To query this system, the researchers fabricated a surface patterned with premade trails of a synthetic sugar, mimicking the bacteria's naturally produced sugars and especially attractive to Pseudomonas. Using genetic engineering and advanced cell-tracking techniques, the team uncovered the coordinated system combining chemical and mechanical sensing.
What the findings may mean for human health and society
Pseudomonas are much less susceptible to antibiotics when the bacteria are cemented into a biofilm community. They're far more vulnerable while they are in their free-swimming form. Research following up on the CNSI-led study has the potential to yield solutions for Pseudomonas infections in cystic fibrosis patients and others.
"There's the possibility of turning back the clock on biofilm formation," said co-first author Calvin Lee, a UCLA postdoctoral researcher. "Even if you already have a biofilm, you may be able to make the bacteria take it apart by themselves."

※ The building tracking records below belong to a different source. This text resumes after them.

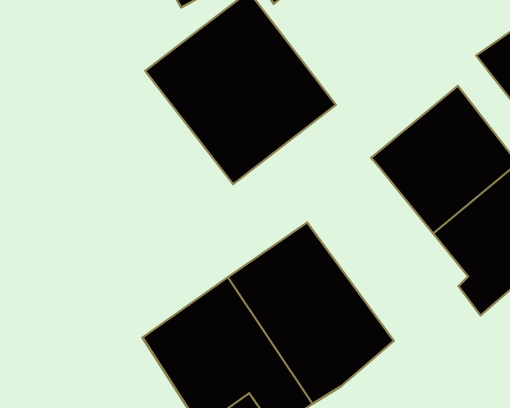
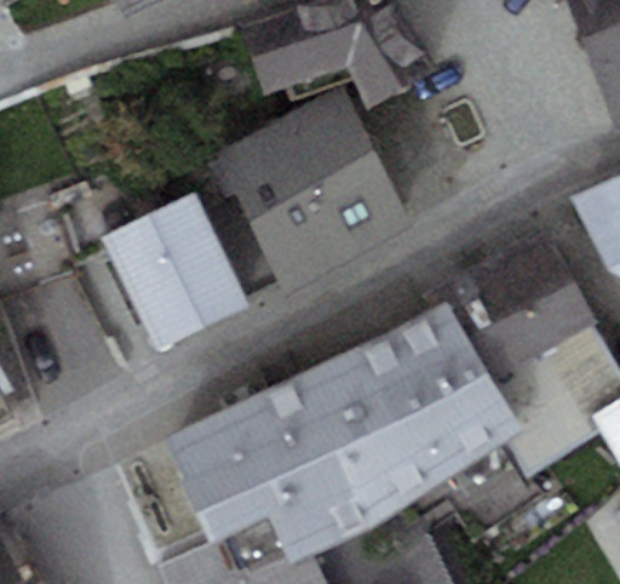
building: none -> [103,194,248,350]
building: none -> [362,299,523,488]

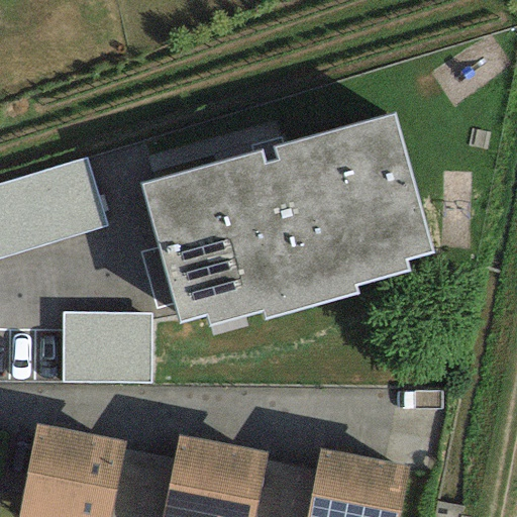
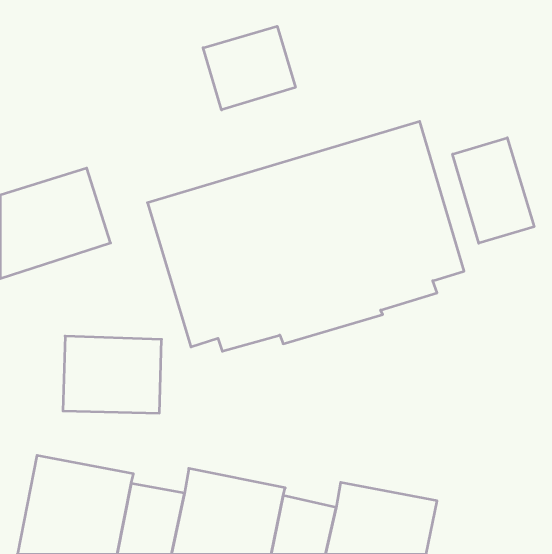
building: none -> [203,26,295,110]
building: none -> [453,138,534,243]

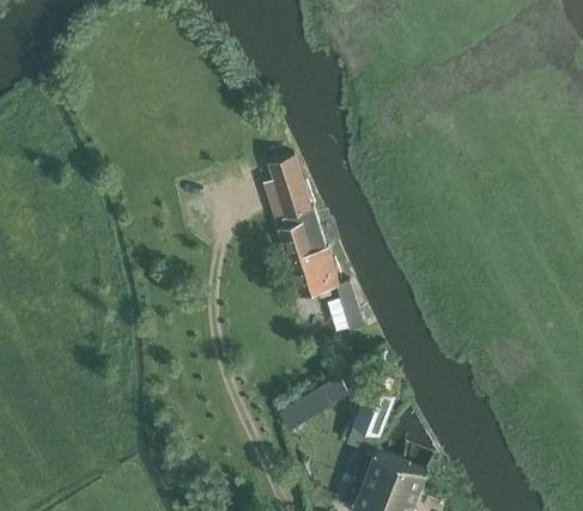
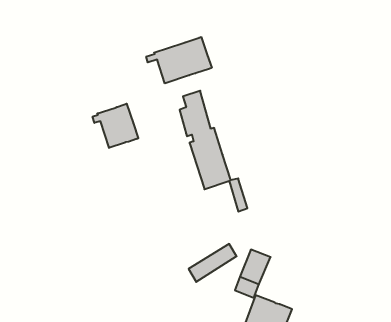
building: none -> [146,37,212,83]
building: none -> [93,104,138,148]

The study may also inform solutions to other problems created by bacterial communities. Biofilms foul up pipes and filters as well as reactors used for chemical reactions in industry. They're also the first phase in the accumulations of flora and fauna encrusting ships at sea.
"We can ask, 'Is it possible to make a surface invisible to bacteria?'" said Wong, who is also a professor of chemistry and biochemistry and of microbiology, immunology and molecular genetics at UCLA. "If you get a surface to mimic empty space enough, as far as the bacteria perceive things, it may be possible to solve this multibillion-dollar problem of biofouling."
The researchers are looking into the wider repertoire of sugars sensed by surface proteins in Pseudomonas, as well as how differently shaped surfaces affect the bacteria's travels. The scientists also intend to investigate connections between these findings and previous results indicating that cellular signaling persists across generations of bacteria in biofilms.
George O'Toole of Dartmouth College and Matthew Parsek of the University of Washington are co-corresponding authors of the study. Other co-authors are Jonathan Chen, Kirsten Fetah, James Popoli, Yun Su Choi, Thomas Young, and CNSI members Paul S. Weiss and Andrea Kasko, all of UCLA; and Xuhui Zheng of the University of Washington.
The study received funding from the Army Research Office, the National Science Foundation, the National Institutes of Health, the Cystic Fibrosis Foundation and the Life Sciences Research Foundation. The patterned surfaces used in the study were fabricated at the UCLA NanoLab.